I'm curious what the differences are, in terms of contributing to violent societies and communities, among poverty, relative poverty, and lack of upward mobility.
I think a better way to get at what you're looking to find out might be to reframe your question.
1) Due to the population size and variability of laws by state, county, and municipality, it's difficult to get a national perspective on the effect of gun legislation. You'd likely have to isolate a specific geographic area that had a specific change in gun laws to see what if any effects there were.
2) You'd have to specify what you're going to measure, e.g. reports of shots fired, aggravated assault, homicides, etc. What might be best is to look at the ratio of gun related assaults to homicides over a long period of time, usually 5-10 years before and after.
3) Once you have your population and measurement set up, you'll need to account for any other variables like violent crime rate and economic circumstances in that 10-20 year period and also factor in what the implementation process of the law looked like.
At present, gun restrictions are tepid at best because of the 2nd amendment, so you also have to factor in the limits of what "restrictive" even means. There's little comparison to the UK or Australia because 2A means there are just many more guns in circulation in the US in general. Also, due to court challenges and changing legislative circumstances, gun laws are dynamic. You'd have to find a specific law that has been relatively unchanged in it's its lifespan and geographic area over your 10-20 year look. Even then, you'd maybe come up with a correlation between the law and the circumstances on the ground, but it would be very difficult to say one caused the other.
There are cruder ways to get at an answer, mostly having to do with uniform crime reporting statistics controlled on a per capita basis, but again, you have to make sure the law stays constant.
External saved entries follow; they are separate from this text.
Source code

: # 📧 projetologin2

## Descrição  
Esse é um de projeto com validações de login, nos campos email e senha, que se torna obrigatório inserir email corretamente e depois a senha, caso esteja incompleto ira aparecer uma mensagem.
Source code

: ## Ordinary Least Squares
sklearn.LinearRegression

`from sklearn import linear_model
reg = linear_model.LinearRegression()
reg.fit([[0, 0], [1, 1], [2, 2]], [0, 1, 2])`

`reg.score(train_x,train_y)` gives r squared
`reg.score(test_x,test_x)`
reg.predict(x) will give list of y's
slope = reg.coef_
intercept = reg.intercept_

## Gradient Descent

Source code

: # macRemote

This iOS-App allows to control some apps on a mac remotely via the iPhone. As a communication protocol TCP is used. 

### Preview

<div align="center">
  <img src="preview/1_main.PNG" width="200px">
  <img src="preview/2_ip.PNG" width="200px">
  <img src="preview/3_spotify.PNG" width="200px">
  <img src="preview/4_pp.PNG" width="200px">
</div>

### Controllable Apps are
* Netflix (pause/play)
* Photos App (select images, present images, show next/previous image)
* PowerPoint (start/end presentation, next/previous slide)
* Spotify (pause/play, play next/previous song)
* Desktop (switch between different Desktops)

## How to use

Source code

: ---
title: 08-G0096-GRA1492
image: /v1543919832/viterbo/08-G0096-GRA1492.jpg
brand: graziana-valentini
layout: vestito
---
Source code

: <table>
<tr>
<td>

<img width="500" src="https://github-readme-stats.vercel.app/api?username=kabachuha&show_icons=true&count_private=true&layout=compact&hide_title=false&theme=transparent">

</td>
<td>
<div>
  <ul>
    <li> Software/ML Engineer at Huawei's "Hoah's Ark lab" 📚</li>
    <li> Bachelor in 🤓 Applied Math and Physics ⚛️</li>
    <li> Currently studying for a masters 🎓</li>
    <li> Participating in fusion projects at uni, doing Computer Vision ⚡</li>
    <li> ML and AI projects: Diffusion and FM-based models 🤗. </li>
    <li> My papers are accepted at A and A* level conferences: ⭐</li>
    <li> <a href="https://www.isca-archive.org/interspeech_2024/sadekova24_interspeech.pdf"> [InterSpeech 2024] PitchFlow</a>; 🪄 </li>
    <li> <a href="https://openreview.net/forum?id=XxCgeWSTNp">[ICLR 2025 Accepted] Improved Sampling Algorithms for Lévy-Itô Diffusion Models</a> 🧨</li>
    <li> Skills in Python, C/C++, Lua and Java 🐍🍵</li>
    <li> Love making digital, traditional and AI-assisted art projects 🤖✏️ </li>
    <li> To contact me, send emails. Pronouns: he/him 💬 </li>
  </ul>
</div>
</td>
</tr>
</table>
A lot of gun lobbyists like to invoke Chicago, for example, but both the state of Illinois and the city of Chicago have significantly relaxed gun laws over the past decade. There are also federal court findings that can easily sweep away provisions of gun laws Nationwide.
I come from a city where gun possession sent about a quarter of the population either to prison or the morgue, but luckily my mom got me out of there young. What I found is that stricter gun laws just sent more young low income black men to prison, retrenching them in crime and making them more likely to want or need a gun if and when they got out. Now they have vigils every time there's a shooting and parties everytime the city goes 30 days without a shooting. Some of it's working, but so long as there are scores to settle, blocks to hold down, and product to protect, guns will be part of the culture.